### Activity 1
In the passage on COVID-19 and medical students, what have students on rural placements helped with?
### Activity 2
Repeat the part of the passage on COVID-19 and medical students between "The recent pandemic" and "the word ‘unprecedented’.", inclusive.
BEGIN Extract
The recent pandemic has disrupted every aspect of modern life. Berwick notes that SARS-CoV-2 is a stern teacher, raising questions that ‘may reshape both healthcare and society as a whole’.1
COVID-19 has brought learning opportunities for medical students, supervisors and the public. It has expanded waiting room vernacular and possibly health literacy. We have experienced exponential growth in people viewing graphs of exponential growth. The proverbial pub test now includes polymerase chain reactions, personal protective equipment (PPE) and pre-test probability. There is unprecedented use of the word ‘unprecedented’.
Medical students have been substantially affected. Many have lost placements; all have lost personal freedoms. Many have assumed some level of personal risk; all have had to assess their own risk. A US report acknowledged these concerns – ‘providing care to patients with communicable diseases can be frightening’ – while commending their response: ‘We signed up for this!’2 Supporting our students has never been more important.
Students have had unique opportunities to learn – and contribute – on the frontline, assisting with fever clinics and telehealth consultations. Their apprenticeships in PPE use and public health are grimly practical. Students undertaking rural placements have assisted with the design and implementation of local COVID-19 responses. Others have gained invaluable experience in contact tracing, staffing helplines and redeveloping education programs.
END Extract
BEGIN The data
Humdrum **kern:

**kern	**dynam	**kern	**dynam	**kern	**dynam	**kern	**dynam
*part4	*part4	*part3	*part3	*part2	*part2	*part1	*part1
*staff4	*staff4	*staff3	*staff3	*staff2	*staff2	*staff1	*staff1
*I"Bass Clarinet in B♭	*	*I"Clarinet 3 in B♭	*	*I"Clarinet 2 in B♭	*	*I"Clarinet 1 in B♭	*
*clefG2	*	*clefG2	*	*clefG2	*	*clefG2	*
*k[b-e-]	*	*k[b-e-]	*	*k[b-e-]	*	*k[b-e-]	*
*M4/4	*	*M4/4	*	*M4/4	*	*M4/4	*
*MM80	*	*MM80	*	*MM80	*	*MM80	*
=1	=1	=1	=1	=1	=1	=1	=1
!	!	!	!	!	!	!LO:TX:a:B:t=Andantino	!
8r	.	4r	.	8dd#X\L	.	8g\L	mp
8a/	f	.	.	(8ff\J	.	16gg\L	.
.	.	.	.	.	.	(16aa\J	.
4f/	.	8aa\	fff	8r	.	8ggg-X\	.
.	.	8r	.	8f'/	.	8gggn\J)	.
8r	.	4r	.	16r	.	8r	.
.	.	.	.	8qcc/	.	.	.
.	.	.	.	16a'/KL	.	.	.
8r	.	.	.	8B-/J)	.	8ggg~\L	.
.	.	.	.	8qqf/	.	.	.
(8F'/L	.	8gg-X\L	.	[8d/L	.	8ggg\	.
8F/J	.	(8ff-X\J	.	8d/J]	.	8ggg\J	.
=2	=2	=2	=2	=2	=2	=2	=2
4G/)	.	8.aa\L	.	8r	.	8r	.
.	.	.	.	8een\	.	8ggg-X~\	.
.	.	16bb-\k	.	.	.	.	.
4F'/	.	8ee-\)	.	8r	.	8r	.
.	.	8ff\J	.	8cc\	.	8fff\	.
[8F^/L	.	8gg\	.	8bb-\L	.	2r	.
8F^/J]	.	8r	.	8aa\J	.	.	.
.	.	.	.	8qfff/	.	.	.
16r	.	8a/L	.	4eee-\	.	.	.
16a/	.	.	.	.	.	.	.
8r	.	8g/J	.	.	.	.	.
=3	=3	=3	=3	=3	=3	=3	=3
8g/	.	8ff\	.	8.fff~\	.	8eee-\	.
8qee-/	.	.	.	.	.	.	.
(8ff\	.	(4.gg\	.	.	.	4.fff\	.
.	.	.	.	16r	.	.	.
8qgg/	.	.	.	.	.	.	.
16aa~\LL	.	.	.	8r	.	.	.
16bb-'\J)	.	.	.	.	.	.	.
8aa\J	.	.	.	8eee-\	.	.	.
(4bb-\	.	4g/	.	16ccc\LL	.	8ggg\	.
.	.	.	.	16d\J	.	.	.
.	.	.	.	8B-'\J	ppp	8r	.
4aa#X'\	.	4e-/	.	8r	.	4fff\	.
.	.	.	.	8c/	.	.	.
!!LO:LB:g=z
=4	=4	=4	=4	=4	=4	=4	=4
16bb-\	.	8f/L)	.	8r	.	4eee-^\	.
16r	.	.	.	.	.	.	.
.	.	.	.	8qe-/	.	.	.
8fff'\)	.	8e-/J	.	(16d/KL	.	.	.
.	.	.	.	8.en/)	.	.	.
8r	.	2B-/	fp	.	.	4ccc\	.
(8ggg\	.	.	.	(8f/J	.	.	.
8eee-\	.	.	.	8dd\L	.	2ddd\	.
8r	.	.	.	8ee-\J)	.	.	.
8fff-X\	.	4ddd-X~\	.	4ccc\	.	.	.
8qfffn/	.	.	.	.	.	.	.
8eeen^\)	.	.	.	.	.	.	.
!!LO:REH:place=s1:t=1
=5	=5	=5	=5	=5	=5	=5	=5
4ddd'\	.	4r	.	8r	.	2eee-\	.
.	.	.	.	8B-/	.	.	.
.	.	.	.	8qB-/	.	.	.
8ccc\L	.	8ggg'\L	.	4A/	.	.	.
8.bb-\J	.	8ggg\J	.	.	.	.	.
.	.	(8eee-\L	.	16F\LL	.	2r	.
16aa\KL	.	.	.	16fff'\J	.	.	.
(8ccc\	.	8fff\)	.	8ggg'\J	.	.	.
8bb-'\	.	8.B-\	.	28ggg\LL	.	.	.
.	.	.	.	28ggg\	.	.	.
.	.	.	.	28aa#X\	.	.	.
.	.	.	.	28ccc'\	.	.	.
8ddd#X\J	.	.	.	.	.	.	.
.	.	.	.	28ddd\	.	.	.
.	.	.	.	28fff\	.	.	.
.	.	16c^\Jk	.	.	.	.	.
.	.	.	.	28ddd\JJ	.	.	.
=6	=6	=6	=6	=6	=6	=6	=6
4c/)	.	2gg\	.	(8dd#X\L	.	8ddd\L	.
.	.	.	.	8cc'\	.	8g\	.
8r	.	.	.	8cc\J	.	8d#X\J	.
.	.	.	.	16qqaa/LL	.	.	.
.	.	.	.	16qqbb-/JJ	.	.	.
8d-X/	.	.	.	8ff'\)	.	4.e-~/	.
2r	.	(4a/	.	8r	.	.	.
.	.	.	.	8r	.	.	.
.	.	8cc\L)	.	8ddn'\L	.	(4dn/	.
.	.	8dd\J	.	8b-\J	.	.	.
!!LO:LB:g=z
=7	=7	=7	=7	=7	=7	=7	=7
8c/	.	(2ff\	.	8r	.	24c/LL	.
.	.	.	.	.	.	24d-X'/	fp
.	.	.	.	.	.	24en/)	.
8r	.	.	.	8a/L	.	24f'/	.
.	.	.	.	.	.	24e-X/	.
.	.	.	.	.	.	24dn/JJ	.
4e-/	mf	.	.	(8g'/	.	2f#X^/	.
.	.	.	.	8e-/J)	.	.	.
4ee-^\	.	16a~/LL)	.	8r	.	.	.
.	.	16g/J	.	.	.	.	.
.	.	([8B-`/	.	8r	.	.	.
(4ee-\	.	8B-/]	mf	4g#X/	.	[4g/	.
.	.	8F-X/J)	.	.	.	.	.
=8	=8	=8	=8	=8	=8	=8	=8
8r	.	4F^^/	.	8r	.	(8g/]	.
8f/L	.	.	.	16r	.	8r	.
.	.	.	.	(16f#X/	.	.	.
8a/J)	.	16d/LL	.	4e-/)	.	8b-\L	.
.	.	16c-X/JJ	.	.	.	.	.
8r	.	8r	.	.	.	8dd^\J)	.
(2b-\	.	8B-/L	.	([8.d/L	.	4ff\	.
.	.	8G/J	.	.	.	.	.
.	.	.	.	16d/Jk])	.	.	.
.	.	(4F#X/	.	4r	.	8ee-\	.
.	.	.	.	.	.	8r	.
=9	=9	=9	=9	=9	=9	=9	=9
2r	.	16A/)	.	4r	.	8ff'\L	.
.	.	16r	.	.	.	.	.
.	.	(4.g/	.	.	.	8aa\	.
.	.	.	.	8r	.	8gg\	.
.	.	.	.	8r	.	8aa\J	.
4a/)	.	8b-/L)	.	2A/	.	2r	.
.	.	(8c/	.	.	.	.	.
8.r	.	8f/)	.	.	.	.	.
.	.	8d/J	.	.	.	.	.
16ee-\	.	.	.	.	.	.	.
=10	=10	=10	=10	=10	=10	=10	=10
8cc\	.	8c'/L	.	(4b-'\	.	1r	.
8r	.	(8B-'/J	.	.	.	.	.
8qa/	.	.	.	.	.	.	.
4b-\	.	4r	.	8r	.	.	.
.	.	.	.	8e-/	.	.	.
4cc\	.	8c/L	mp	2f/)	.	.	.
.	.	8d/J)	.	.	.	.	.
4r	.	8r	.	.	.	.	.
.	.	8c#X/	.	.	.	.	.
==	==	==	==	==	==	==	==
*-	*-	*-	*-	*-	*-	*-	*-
END The data
### Reply 1
The design and implementation of local COVID-19 responses.

### Reply 2
The recent pandemic has disrupted every aspect of modern life. Berwick notes that SARS-CoV-2 is a stern teacher, raising questions that ‘may reshape both healthcare and society as a whole’.1
COVID-19 has brought learning opportunities for medical students, supervisors and the public. It has expanded waiting room vernacular and possibly health literacy. We have experienced exponential growth in people viewing graphs of exponential growth. The proverbial pub test now includes polymerase chain reactions, personal protective equipment (PPE) and pre-test probability. There is unprecedented use of the word ‘unprecedented’.